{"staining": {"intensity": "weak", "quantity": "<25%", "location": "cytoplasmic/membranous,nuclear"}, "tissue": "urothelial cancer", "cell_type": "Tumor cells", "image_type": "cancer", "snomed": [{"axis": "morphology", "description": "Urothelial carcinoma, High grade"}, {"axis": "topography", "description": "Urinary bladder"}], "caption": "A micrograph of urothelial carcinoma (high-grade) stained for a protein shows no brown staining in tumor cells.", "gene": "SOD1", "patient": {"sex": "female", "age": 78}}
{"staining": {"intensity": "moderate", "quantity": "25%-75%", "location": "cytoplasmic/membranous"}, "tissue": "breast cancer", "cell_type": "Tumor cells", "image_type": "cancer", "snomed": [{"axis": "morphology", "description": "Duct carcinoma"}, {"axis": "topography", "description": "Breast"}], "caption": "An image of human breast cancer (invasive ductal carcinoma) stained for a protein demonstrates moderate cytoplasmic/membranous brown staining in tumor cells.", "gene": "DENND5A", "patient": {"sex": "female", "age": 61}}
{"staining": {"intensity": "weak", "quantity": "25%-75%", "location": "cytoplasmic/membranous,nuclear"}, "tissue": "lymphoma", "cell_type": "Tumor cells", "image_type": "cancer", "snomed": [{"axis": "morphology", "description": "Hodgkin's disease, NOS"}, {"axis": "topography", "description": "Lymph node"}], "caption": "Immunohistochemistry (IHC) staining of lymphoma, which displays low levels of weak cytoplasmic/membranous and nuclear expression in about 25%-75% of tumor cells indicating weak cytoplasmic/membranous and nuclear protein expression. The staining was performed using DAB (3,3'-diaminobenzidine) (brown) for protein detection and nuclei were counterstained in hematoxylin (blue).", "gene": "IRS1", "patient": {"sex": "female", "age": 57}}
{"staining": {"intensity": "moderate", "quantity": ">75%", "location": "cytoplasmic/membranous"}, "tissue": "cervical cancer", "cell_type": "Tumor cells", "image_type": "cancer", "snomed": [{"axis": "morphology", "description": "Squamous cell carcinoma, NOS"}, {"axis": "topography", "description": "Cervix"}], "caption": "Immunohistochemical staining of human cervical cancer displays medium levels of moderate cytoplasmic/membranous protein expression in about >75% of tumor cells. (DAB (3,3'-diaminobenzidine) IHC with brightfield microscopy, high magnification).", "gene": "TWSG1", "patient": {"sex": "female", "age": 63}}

- [Your task]:
What are the lines of the data above that include the string "moderate"? Copy them.

- [Expected answer]:
{"staining": {"intensity": "moderate", "quantity": "25%-75%", "location": "cytoplasmic/membranous"}, "tissue": "breast cancer", "cell_type": "Tumor cells", "image_type": "cancer", "snomed": [{"axis": "morphology", "description": "Duct carcinoma"}, {"axis": "topography", "description": "Breast"}], "caption": "An image of human breast cancer (invasive ductal carcinoma) stained for a protein demonstrates moderate cytoplasmic/membranous brown staining in tumor cells.", "gene": "DENND5A", "patient": {"sex": "female", "age": 61}}
{"staining": {"intensity": "moderate", "quantity": ">75%", "location": "cytoplasmic/membranous"}, "tissue": "cervical cancer", "cell_type": "Tumor cells", "image_type": "cancer", "snomed": [{"axis": "morphology", "description": "Squamous cell carcinoma, NOS"}, {"axis": "topography", "description": "Cervix"}], "caption": "Immunohistochemical staining of human cervical cancer displays medium levels of moderate cytoplasmic/membranous protein expression in about >75% of tumor cells. (DAB (3,3'-diaminobenzidine) IHC with brightfield microscopy, high magnification).", "gene": "TWSG1", "patient": {"sex": "female", "age": 63}}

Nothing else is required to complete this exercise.